* Postgres automation for Kubernetes deployments https://github.com/sorintlab/stolon
* Automation for operating the Etcd cluster:https://github.com/coreos/etcd-operator
* Kubernetes-native deployment of Ceph:
Edit: https://github.com/zalando/patroni is a better link
Are you going to use this as is in production, or do you have an internal version it?
It is not called the operator, but in many ways it is similar to what Etcd Operator does
Yes, you can connect to an etcd instance outside of Kubernetes, or deploy etcd on Kubernetes.
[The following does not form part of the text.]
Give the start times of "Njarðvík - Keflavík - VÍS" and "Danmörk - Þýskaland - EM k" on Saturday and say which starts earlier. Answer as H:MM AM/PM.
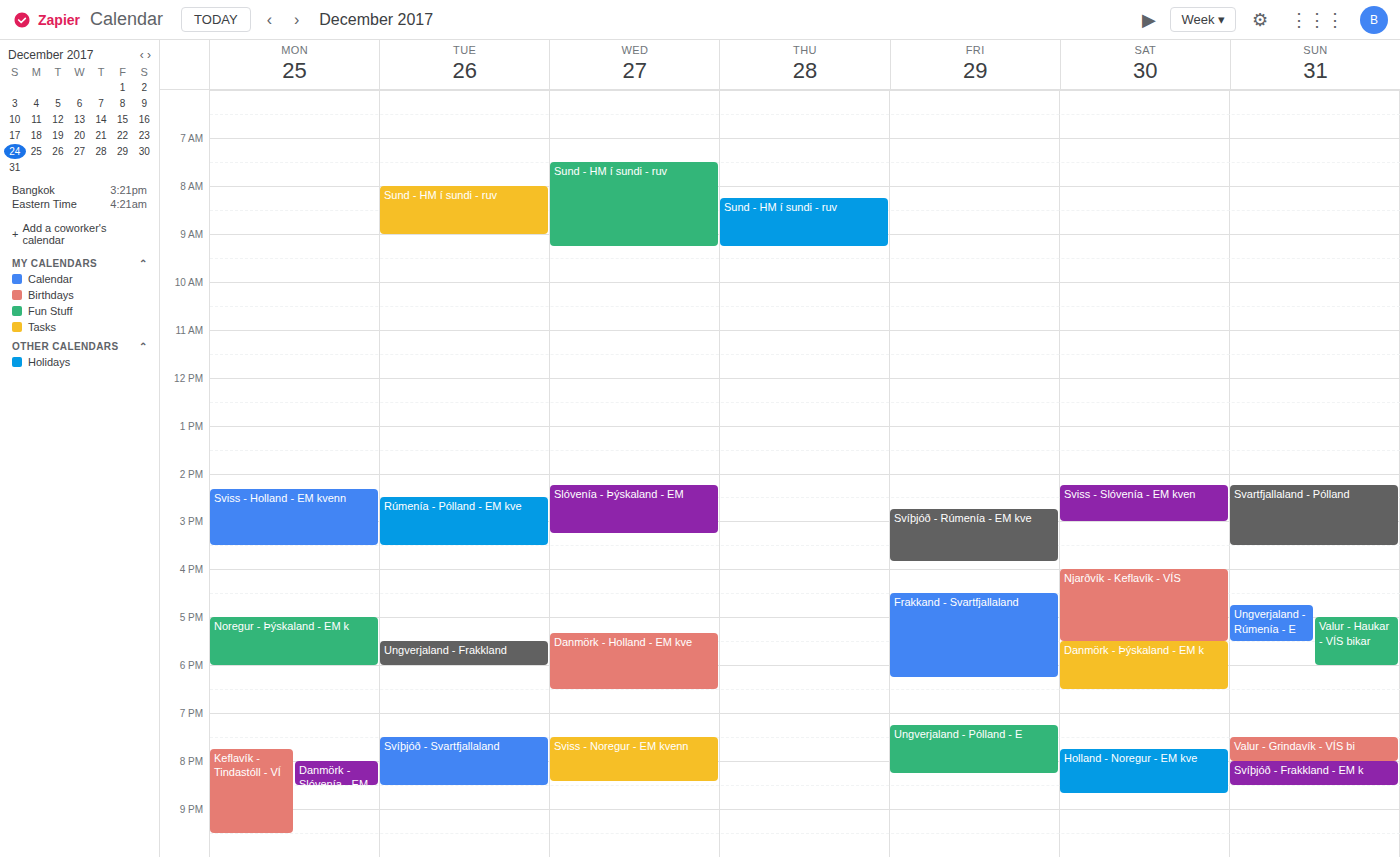
"Njarðvík - Keflavík - VÍS" 4:00 PM; "Danmörk - Þýskaland - EM k" 5:30 PM.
CoreOS developed the etcd operator for the purposes of self-hosting the system KV store, but you can of course run a "user" etcd.
A better pattern is relying on the objects provided by Kubernetes, which are themselves backed by a lock service (which happens to be etcd, but that's an implementation detail you shouldn't worry about.)
You could, for example, use an Annotation on an object to do leader election. Look at how HA masters are implemented on Kubernetes, for example:
There's some more information (and a sidecar pod prebaked) at http://blog.kubernetes.io/2016/01/simple-leader-election-wit...
// This implementation does not guarantee that only one client is acting as a
// leader (a.k.a. fencing). A client observes timestamps captured locally to
// infer the state of the leader election. Thus the implementation is tolerant
// to arbitrary clock skew, but is not tolerant to arbitrary clock skew rate.
The kubernetes StatefulSets project is actually trying to build a usecase for Postgresql-on-s3. I think its the wrong abstraction to go after in most usecases for database systems including things like ElasticSearch. I dont think that even Aurora is trying to solve this using persistent storage.
You dont really care about solving underlying persistence... you make the whole system fault tolerant : which includes high availability, failover, etc.
IMHO kubernetes still has problems in orchestrating an ElasticSearch/Zookeeper cluster for high availability. The problem of discovery, load balancing, etc are bottlenecks.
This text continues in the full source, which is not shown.